I’m lucky if I even get a shower, as even a potty break that lasts less than three minutes usually results in one of my kids risking his own or one of his brothers’ lives, or else stealing food or destroying part of the house. I can’t trust any of them long enough to shower, let alone style my hair. I could in theory get up before they do and shower then, but have I mentioned that they get up by 6 a.m. at the latest? I am NOT getting up before 6 a.m. to shower just so I can look good when the only people I see during the day wear things like rubber boots with a pair of underwear and a hockey helmet.

Of course, that’s my at home uniform. When I go to drop off or pick up Cody, I change into my good pants. My yoga pants, that is. Okay, I guess I do have one pair of jeans now, but they are a touch too big as well and fall down, and when they do, they take my underwear with them so it is overall a very unpleasant experience to wear them. I don’t bother changing my shirt, as it remains covered by my jacket anyway. I do not normally  put on makeup for the occasion, though I did this morning, and I felt rather silly about it.

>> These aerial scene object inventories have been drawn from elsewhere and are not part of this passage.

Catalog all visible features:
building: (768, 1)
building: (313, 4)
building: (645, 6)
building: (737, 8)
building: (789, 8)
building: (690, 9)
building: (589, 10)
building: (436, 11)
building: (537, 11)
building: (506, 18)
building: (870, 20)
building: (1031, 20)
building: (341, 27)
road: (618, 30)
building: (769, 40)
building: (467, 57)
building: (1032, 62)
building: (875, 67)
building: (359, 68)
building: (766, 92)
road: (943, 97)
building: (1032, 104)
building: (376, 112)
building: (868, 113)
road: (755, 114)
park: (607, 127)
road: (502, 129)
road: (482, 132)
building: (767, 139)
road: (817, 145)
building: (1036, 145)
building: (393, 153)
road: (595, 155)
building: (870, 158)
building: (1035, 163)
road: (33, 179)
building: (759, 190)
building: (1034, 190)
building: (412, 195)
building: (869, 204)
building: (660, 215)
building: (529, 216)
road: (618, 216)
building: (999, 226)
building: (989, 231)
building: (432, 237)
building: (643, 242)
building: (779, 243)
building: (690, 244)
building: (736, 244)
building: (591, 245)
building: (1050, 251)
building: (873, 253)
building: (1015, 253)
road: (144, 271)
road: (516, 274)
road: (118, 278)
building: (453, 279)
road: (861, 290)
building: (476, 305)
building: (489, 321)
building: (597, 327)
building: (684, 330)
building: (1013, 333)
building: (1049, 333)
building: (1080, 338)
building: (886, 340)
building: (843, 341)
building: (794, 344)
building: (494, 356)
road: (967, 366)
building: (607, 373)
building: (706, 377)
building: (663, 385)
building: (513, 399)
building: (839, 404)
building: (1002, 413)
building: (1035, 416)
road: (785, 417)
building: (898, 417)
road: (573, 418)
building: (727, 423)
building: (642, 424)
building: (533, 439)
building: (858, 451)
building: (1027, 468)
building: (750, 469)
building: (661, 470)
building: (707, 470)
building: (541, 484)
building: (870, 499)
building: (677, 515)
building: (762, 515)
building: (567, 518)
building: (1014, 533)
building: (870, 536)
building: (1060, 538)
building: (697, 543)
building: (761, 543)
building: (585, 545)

I’ve been thinking about this. The majority of the other moms in this particular group are very pretty and they always look nice. Hair done, makeup done, nice clothes…etc. I got to thinking, is there something wrong with me? Am I just very pathetic when it comes to fashion and style? Are the other moms shallow or vain because they make sure they look good when they go out? (I secretly suspect there are even some moms out there that look great at home.) Or is the problem more about how I see myself? Yes, I’m tired and don’t feel like putting much effort into my appearance, but perhaps it is partially due to feeling like I’m not worth it. I suppose I will have to explore this issue further in the future. I was a little embarrassed the day I showed up at the school with Cody and my head was uncovered, and his teacher looked at me and exclaimed, “Oh, is it nice out there?” That was when I realized she could gauge the weather entirely on my wardrobe, but nobody else’s. I also wondered whether the other moms thought I was something of a freak. If we were all in Junior High together, would some of them mock me for my lack of fashion sense? Probably. But that’s okay. The nice thing about being past Junior High is that even if everyone is thinking those things, there is a high probability that none of them would ever say anything.

I guess the bottom line is, peer pressure never goes away, but sometimes there is just as much pressure coming from within ourselves. Whether I stay as I am, or whether I become the fashion queen of this small town, I guess what matters most is that I am okay with myself. I will have to continue working on this.

It has been a rough week. I will end this post here, as it is already too long! Have a good weekend everyone.